**Çıkarılan Metin**.
>>>>

ŞAFİİ el-UMM

TAHARE

 

TEYEMMÜMDE NİYET

 

İmam Şafii (Allah rahmet etsin) şöyle dedi: Kişi su bulmak için çabalamasına rağmen suyu bulamazsa, teyemmüm etmeye niyet eder ve teyemmümünü yapar.

 

İmam Şafii (Allah rahmet etsin) şöyle dedi: Su bulmak için gerekli çaba harcanmadan teyemmüm geçerli olmaz. Su bulmak için herhangi bir gayret sarf edilmeden teyemmüm yapılırsa, yapılan bu teyemmüm geçerli olmaz. Böyle yapan kişi, su bulmak için gayretini sarf etmesine rağmen eğer suyu bulamazsa tekrar teyemmümünü iade eder.

 

İmam Şafii (Allah rahmet etsin) şöyle dedi: Kişi farz olan bir namaz için niyet ederek teyemmümle taharetlendikten Sonra farz namazını kılar. Bu farz olan namazdan Sonra nafile namaz kılar, Kur'an okur, cenaze namazı kılar, tilavet secdesi yapar ve şükür secdesi yapabilir. Kişi abdestini bozmadan ikinci bir farz namazı vakti girerse bu farz namazını kılmak için vakit girdikten Sonra su bulmak maksadıyla araştırma yapmasına rağmen suyu bulamazsa, yeni bir niyetle teyemmüm yapması gerekir, yani her bir farz namaz için ayrı ayrı teyemmüm etmesi gerekir.

 

İmam Şafii (Allah rahmet etsin) şöyle dedi: Teyemmümle iki namazı cem etmek isteyen kişi, cem edeceği iki namazın ilkini almış olduğu teyemmümle kılar, Sonra su bulmak için gereken araştırmayı yapmasına rağmen su bulamazsa yeni niyet ettikten Sonra teyemmüm eder ve cem edeceği farz namazını kılar, yani her namaz için ayrı bir teyemmüm yapması lazımdır.

Yukarıda izah ettiğim gibi, her namaz için yeni bir teyemmüm aldıktan ve namazları kıldıktan Sonra başka bir farz namazını aynı teyemmümle kılamaz. Eğer iki namazı bir teyemmümle kılmışsa iki namazın ikincisini iade eder. Çünkü teyemmüm, sadece iki namazın ilkine yeteceğinden ikincisine yeterli gelmez.

 

İmam Şafii (Allah rahmet etsin) şöyle dedi: Eğer kişi teyemmüm ederken nafile namaz için yahut cenaze namazı için yahut Kur'an okumak için yahut tilavet secdesi ve şükür secdesi için niyet eder, fakat farz namazı kılmak için niyet etmezse, farz namazı kılmak için niyet edinceye kadar bu teyemmümle farz namazı kılamaz.

<<<<

**Görevler**.
1. Teyemmümde niyet hakkındaki metinde "İmam Şafii (Allah rahmet etsin) şöyle dedi: Eğer" ifadesinden başlayıp "farz namazı kılamaz." ifadesine kadar, bu ifade de dahil olmak üzere, ilgili kısmı aynen aktarınız.
2. Teyemmümde niyet hakkındaki metne göre aşağıdaki soruları cevaplayınız:
(a) Su bulmak için hiçbir gayret sarf edilmeden yapılan teyemmüm geçerli midir?
(b) Farz namaz için teyemmüm eden kişi, o farz namazı kıldıktan sonra hangi ibadetleri yapabilir?
(c) İki namazı tek bir teyemmümle kılan kişi hangi namazı iade eder?
3. Teyemmümde niyet hakkındaki metni kaldığı yerden sürdürerek devamını yazınız.
Kayıtların yukarıdaki metinle herhangi bir ilgisi bulunmamaktadır.

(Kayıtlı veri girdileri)
>>>>

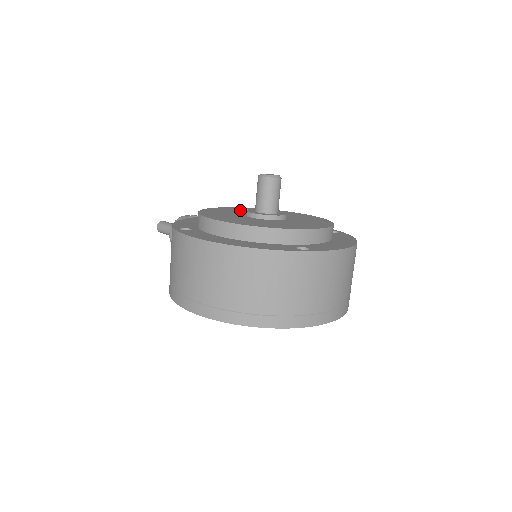
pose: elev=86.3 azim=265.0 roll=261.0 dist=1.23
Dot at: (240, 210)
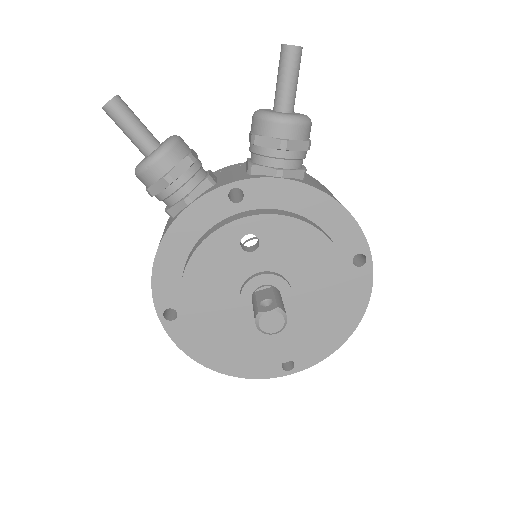
Dot at: (236, 254)
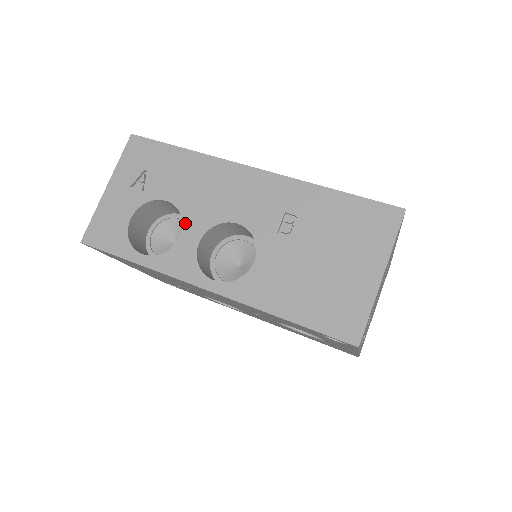
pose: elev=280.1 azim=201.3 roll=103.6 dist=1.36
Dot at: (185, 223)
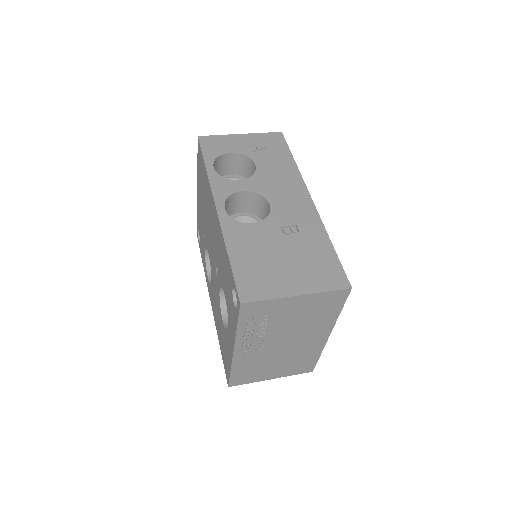
Dot at: (249, 179)
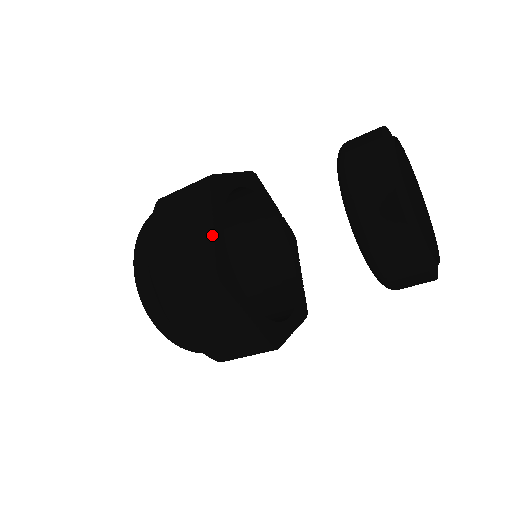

<<<<

**Görev Cevapları**.
1.
İmam Şafii (Allah rahmet etsin) şöyle dedi: Eğer kişi teyemmüm ederken nafile namaz için yahut cenaze namazı için yahut Kur'an okumak için yahut tilavet secdesi ve şükür secdesi için niyet eder, fakat farz namazı kılmak için niyet etmezse, farz namazı kılmak için niyet edinceye kadar bu teyemmümle farz namazı kılamaz.

2.
(a) Hayır, böyle yapılan teyemmüm geçerli olmaz.
(b) Nafile namaz kılabilir, Kur'an okuyabilir, cenaze namazı kılabilir, tilavet secdesi ve şükür secdesi yapabilir.
(c) İki namazın ikincisini iade eder.

3.
 

Dedi ki: Aynı şekilde teyemmüm aldıktan Sonra vakitleri geçmiş namazlar kılan kişi, kılmış olduğu namazların ilki için teyemmümü kafi gelir. Teyemmümü ilkinin dışında kalanlar için kifi gelmeyeceğinden dolayı ilkinin dışında kılmış olduğu tüm namazları iade eder. Her bir namaz içinde ayrı bir teyemmüm eder.

 

İmam Şafii (Allah rahmet etsin) şöyle dedi: Farz namazı kılmak niyetiyle teyemmüm eden kişinin, farz namazından önce nafile namaz yahut cenaze namazı kılmasında yahut Kur'an okumasında yahut tilavet ve şükür secdesi yapmasında beis yoktur.

 

Birisi şöyle sorabilir: Kişi, farz namazı için almış olduğu teyemmümle farz namazından önce ve Sonra nafile namaz kılma imkanı varken niçin iki farz namazı kılamaz?

Allah'ın izniyle ona şöyle denir: Allah (c.c), namaz için kalkan kişiye eğer su bulma imkanı yoksa teyemmüm etmesini emretmiştir. Teyemmüm edecek kişinin ancak şu halde ve bu kapsam dahilinde olması durumunda mümkündür: "Suyu bulamadı" denebilmesi için, suyu bulmak için gayret ettikten Sonra bulmaktan aciz kalınmakla olur. Allah (c.c)'ın talebin gerekliliğini kastettiği namaz farz namazlandır. Onun için -en doğrusunu Allah bilir- kişinin, teyemmümde niyetini farz namazın dışında kalan namazlar için niyet ederek aldığı teyemmümle farz namazı kılması caiz olmaz. Ve her farz namazı için ayrı teyemmüm etmesi lazım gelir. Her teyemmüm edileceği zaman suyu bulmak için eğer gerekli araştırma yapılmamışsa teyemmüm taharetinin geçerli olmayacağına dair delil olmuştur.

 

Dedik ki: İki farz namaz bir teyemmümle kılınmaz. çünkü her bir farz namazın mükellefüzerinde ayrı bir yükümlülüğü vardır. Nafileler farz namazlara tabi namazlar olup ayrı yükümlülükleri yoktur.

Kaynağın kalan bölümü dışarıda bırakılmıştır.